Traction on a 4WD Vehicle

Let’s have a quick chat about what traction means in relation to your 4x4 vehicle and the tracks or situations where you drive. Well, it’s all about being able to maintain momentum, still being able to drive either forwards or backwards. Which means our tyres have sufficient contact or grip with the track surface to enable the car to drive.

You may have read in other blogs that our vehicles are quite heavy and as such contact with the ground shouldn’t be a problem, well that’s kind of the case but as you can see in the photo, when on a soft slippery surface and your tyre tread is full of clay, then traction (forward momentum) can easily be lost.

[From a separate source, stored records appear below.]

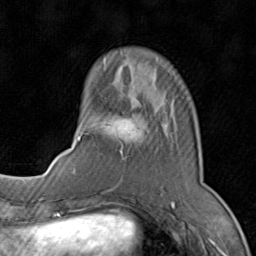
Breast MRI (dynamic contrast-enhanced), one axial slice; cropped to one breast; dynamic contrast-enhanced series, time point 2 of 8 at this slice position (early post-contrast); 1.5 T; TE 1.7 ms, TR 4.5 ms; 2 mm slice thickness; 256 × 256 image matrix, field of view 180 × 180 mm. Female patient.
Outlined on this slice (semi-automatic segmentation, software-assisted and operator-edited):
- enhancing-tissue mask used for the functional tumour volume (all voxels passing the contrast-enhancement thresholds inside the analysis volume; usually the tumour): bounding box <77,100,199,194> (left, top, right, bottom; pixels)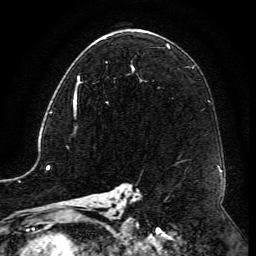
Breast MRI (dynamic contrast-enhanced), one axial slice. Position 73 of 134 along the scan axis. Cropped to one breast. Dynamic contrast-enhanced series, time point 2 of 6 at this slice position (early post-contrast). 3 T. TE 4.8 ms, TR 9.1 ms. 256 × 256 image matrix, field of view 180 × 180 mm. Female patient.
Structures marked on this image (semi-automatically segmented with operator editing):
- enhancing-tissue mask used for the functional tumour volume (all voxels passing the contrast-enhancement thresholds inside the analysis volume; usually the tumour): bounding box [x1, y1, x2, y2] px = [73, 64, 133, 115]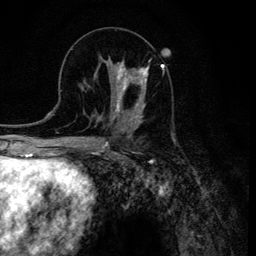
Breast MRI (dynamic contrast-enhanced), one axial slice; position 53 of 134 along the scan axis; cropped to one breast; dynamic contrast-enhanced series, time point 2 of 6 at this slice position (early post-contrast); 3 T; TE 4.2 ms, TR 8.6 ms; 256 × 256 image matrix, field of view 160 × 160 mm. Female patient.
Outlined on this slice (semi-automatically segmented with operator editing):
- enhancing-tissue mask used for the functional tumour volume (all voxels passing the contrast-enhancement thresholds inside the analysis volume; usually the tumour): bounding box [x1, y1, x2, y2] px = [112, 60, 149, 120]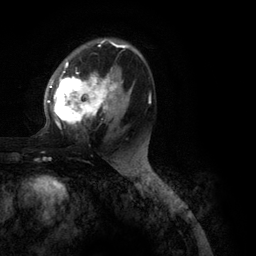
Breast MRI (dynamic contrast-enhanced), one axial slice. Position 69 of 134 along the scan axis. Cropped to one breast. Dynamic contrast-enhanced series, time point 2 of 6 at this slice position (early post-contrast). 3 T. TE 2.8 ms, TR 7.3 ms. 1.2 mm slice thickness. 256 × 256 image matrix, field of view 180 × 180 mm. Female patient.
Outlined on this slice (semi-automatically segmented with operator editing):
- enhancing-tissue mask used for the functional tumour volume (all voxels passing the contrast-enhancement thresholds inside the analysis volume; usually the tumour): bounding box <47,40,151,130> (left, top, right, bottom; pixels)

Soft ground, wet sticky clay, silty material, soft dry sand are all situations where we can easily loose traction and then find ourselves “stuck”. The less “chunky” our tyres are, the quicker they fill up with soil and then they are happy to spin as they loose their grip. We talked about diff locks in another blog, but as you may have read, we can end up in the same situation with all four wheels spinning.  Look at 4WD training in Darwin

Traction on a 4WD Vehicle

However, one simple factor can either help us or hinder us in this situation and that is our tyre pressure. In theory, the higher the pressure the least amount of contact we have with the ground surface. So letting our pressure down means we increase the surface area of the tyres which means slightly more contact with the ground. If you have ever been in soft sand and let your tyre down to 20 psi or even slightly less in some cases, the effect can be quite dramatic. Does it mean then that we won’t get stuck in soft sand if we simply let our tyres down, unfortunately not, it is just another “tool” that we can use to assist us in a number of situations.

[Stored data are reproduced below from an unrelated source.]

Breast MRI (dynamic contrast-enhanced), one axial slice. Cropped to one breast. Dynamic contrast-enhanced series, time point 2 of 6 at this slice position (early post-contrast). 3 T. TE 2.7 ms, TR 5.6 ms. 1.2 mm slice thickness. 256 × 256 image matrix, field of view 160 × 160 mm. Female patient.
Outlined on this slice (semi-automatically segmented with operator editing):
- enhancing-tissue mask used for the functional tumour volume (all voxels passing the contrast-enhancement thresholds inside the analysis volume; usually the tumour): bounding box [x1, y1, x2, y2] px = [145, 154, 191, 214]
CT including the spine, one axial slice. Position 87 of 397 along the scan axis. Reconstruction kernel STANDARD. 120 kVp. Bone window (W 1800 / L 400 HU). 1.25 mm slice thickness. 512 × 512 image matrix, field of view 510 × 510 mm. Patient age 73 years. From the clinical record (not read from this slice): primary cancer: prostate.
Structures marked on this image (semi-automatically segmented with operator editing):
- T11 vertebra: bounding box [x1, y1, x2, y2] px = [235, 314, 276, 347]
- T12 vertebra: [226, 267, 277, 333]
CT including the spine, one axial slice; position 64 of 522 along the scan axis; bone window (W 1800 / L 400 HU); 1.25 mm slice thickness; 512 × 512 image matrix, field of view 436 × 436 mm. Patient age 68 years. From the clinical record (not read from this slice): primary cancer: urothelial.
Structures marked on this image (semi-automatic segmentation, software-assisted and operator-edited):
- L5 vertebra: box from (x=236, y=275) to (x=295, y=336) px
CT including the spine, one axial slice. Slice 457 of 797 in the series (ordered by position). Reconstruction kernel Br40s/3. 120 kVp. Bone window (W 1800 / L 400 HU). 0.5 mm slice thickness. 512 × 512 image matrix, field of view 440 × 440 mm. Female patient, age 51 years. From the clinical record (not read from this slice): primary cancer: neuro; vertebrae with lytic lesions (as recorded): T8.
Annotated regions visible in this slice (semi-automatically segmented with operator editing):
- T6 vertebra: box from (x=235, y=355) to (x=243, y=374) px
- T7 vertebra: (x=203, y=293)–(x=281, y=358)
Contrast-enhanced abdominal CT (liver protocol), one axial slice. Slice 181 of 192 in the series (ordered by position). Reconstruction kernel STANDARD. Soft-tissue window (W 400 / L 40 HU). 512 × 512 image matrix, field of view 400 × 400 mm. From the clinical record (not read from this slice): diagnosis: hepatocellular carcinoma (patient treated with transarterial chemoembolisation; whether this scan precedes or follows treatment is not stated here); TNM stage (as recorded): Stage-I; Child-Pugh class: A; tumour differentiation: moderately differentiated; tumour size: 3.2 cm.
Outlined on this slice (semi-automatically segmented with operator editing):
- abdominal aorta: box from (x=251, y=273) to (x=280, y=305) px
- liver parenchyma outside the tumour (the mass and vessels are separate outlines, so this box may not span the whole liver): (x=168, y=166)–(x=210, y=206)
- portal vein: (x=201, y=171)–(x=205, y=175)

I often find that many of the vehicles that come to our courses are running very high tyre pressures, quite contrary to the decal that is stuck on the vehicle door pillar. For example, a Prado suggests around 29 psi in the front and around 32 or 34 in the back if you are carrying 2 spares, a fridge, gear and water etc. what we find is that often vehicles present with around 40 psi, or even more in some cases. While you can argue this offers less resistance on the highway and as such is therefore somewhat more fuel efficient, it can be a much harsher ride on rocky or corrugated dirt roads and can be quite common to loose traction in the corners as the tyres are riding higher and create more “bounce” over the bumps and rocks. All of these situations have an impact on the amount of traction available to us at that given time.

Determining a suitable ‘all round” pressure to run in our tyres is therefor important based on our type of vehicle, the weight we normally carry and the type of road conditions we mostly drive on. In other words, what is going to work well on the bitumen and also on the dirt roads we drive on. If we decide to venture onto the beach or into the red dunes that of course is a different situation and as such we will reduce our tyre pressure to suit the conditions.  Check out driving courses

If we refer back to the suggested pressure as found on the vehicle door pillar then I believe that is a great starting point for us to gauge how the car handles on the bitumen and a cross section of dirt roads we drive on. This in turn will affect the amount of traction we can maintain across a range of conditions while maintaining the operational integrity of the vehicle.